Lu et al. present the design and analyses of perfect metamaterial absorber for the THz regime implementing the simulation and numerical techniques. In particular, they touch upon metasurfaces comprising an array of one-side-open metallic circular cavity and compare the absorption results with those when the circular structure is replaced with the elliptical shape. Using the transverse electric and transverse magnetic polarizations of incidence radiation, the results indicate achieving high absorption corresponding to 6.674 THz frequency under a normal incidence of waves. The authors claim the simulation and analytical results to be in close agreement.

Metasurfaces have wide applications in the field of antenna engineering [12]. For low-loss antennas with high radiation efficiency, fulfilling the impedance matching condition becomes necessary. However, the multi- and wideband solutions in engineering antenna structures may suffer from the limitations imposed by the impedance matching requirements. This triggers to exploit metamaterials in antenna designs, in order to achieve the desired results without compromising enough with the antenna parameters. In this context, Sharma and Bhatia present the design of a fidget spinner-shaped metamaterial inspired fractal antenna loaded with parasitic split-ring resonator, and investigate the performance characteristics for varieties of wireless applications in the 1.88–7.0, 7.81–8.85, and 9.6–14.3 GHz frequency regimes. The authors present the simulation results, which are found to be in good agreement with the measured values for the fabricated prototype.

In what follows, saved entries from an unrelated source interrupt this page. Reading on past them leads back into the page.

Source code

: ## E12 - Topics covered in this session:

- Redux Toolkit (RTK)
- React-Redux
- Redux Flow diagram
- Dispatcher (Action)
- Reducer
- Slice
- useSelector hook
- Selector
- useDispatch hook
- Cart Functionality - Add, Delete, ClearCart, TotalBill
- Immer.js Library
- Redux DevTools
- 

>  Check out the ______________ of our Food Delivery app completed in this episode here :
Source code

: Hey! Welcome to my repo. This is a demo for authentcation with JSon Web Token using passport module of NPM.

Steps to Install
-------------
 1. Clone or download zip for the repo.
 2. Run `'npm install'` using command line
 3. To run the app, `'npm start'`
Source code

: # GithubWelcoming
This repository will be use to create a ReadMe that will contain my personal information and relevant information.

Metasurfaces can be used to achieve polarization conversion [24]. In one paper, Zhang et al. discuss a compact and high-efficiency tri-band artificial electromagnetic polarization manipulating metasurface that can be used as polarization converter. The authors report the polarization conversion ratio, which determines the efficiency of the proposed metasurface, to be over 90% in the 9.8–12.2, 19.0–26.6 and 24.9–29.5 GHz frequency spans. They also report certain values of frequency corresponding to which the polarization conversion ratio reaches almost 100%. The experimental results of the fabricated prototype are found to be consistent with the simulation results. They claim the proposed metasurface design to be potentially useful in high-performance polarization devices.

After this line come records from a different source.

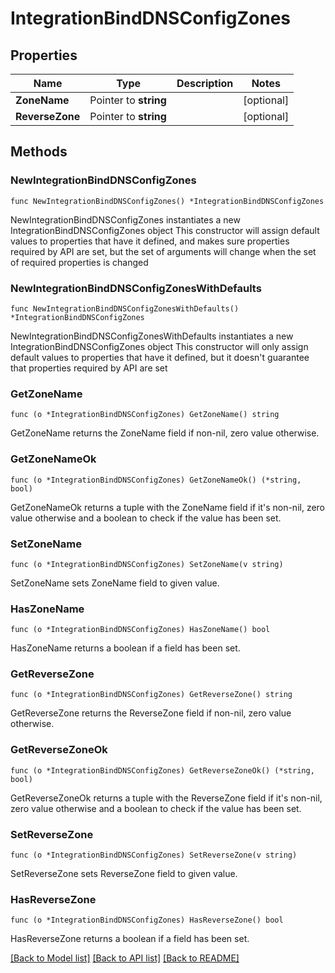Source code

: # IntegrationBindDNSConfigZones

## Properties

Name | Type | Description | Notes
------------ | ------------- | ------------- | -------------
**ZoneName** | Pointer to **string** |  | [optional] 
**ReverseZone** | Pointer to **string** |  | [optional] 

## Methods

### NewIntegrationBindDNSConfigZones

`func NewIntegrationBindDNSConfigZones() *IntegrationBindDNSConfigZones`

NewIntegrationBindDNSConfigZones instantiates a new IntegrationBindDNSConfigZones object
This constructor will assign default values to properties that have it defined,
and makes sure properties required by API are set, but the set of arguments
will change when the set of required properties is changed

### NewIntegrationBindDNSConfigZonesWithDefaults

`func NewIntegrationBindDNSConfigZonesWithDefaults() *IntegrationBindDNSConfigZones`

NewIntegrationBindDNSConfigZonesWithDefaults instantiates a new IntegrationBindDNSConfigZones object
This constructor will only assign default values to properties that have it defined,
but it doesn't guarantee that properties required by API are set

### GetZoneName

`func (o *IntegrationBindDNSConfigZones) GetZoneName() string`

GetZoneName returns the ZoneName field if non-nil, zero value otherwise.

### GetZoneNameOk

`func (o *IntegrationBindDNSConfigZones) GetZoneNameOk() (*string, bool)`

GetZoneNameOk returns a tuple with the ZoneName field if it's non-nil, zero value otherwise
and a boolean to check if the value has been set.

### SetZoneName

`func (o *IntegrationBindDNSConfigZones) SetZoneName(v string)`

SetZoneName sets ZoneName field to given value.

### HasZoneName

`func (o *IntegrationBindDNSConfigZones) HasZoneName() bool`

HasZoneName returns a boolean if a field has been set.

### GetReverseZone

`func (o *IntegrationBindDNSConfigZones) GetReverseZone() string`

GetReverseZone returns the ReverseZone field if non-nil, zero value otherwise.

### GetReverseZoneOk

`func (o *IntegrationBindDNSConfigZones) GetReverseZoneOk() (*string, bool)`

GetReverseZoneOk returns a tuple with the ReverseZone field if it's non-nil, zero value otherwise
and a boolean to check if the value has been set.

### SetReverseZone

`func (o *IntegrationBindDNSConfigZones) SetReverseZone(v string)`

SetReverseZone sets ReverseZone field to given value.

### HasReverseZone

`func (o *IntegrationBindDNSConfigZones) HasReverseZone() bool`

HasReverseZone returns a boolean if a field has been set.


[[Back to Model list]](../README.md#documentation-for-models) [[Back to API list]](../README.md#documentation-for-api-endpoints) [[Back to README]](../README.md)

Artificial magnetic conductors (AMCs)-based metasurfaces are greatly important in the context of microwaves and antenna-related applications [25,26]. These are periodic arrangements of two-dimensional subwavelength-sized metallic scatterers on a grounded dielectric substrate. Pivoted to this area of research, the paper by Brandão et al. discusses on AMC-based metasurfaces that can be exploited in operations, such as antenna ground plane to improve the radiation parameters, radar cross-section (RCS) reduction, and as insulators between antenna and metallic surfaces in RFID applications. Within the context, the authors present analytical studies of surface susceptibility using the generalized boundary conditions and equivalent circuit model. They report the detailed design procedure and demonstrate the applicability through numerical examples. The study reveals the viability of the proposed model.

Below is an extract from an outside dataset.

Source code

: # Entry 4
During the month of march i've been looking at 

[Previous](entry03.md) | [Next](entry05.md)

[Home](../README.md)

The above discussions, either on the presented review articles or the usual research papers, essentially determine the technological importance of metasurfaces gained in the recent years. All the inclusions in this Special Issue describe varieties of metasurface-based devices that can be of potentials in some kinds of electromagnetic applications. The joint editors-in-chief are hopeful of getting these research results attractive, which would stimulate the readers to venture for coming up with new design techniques in the context of metamaterials with an even wider scope of technological usage.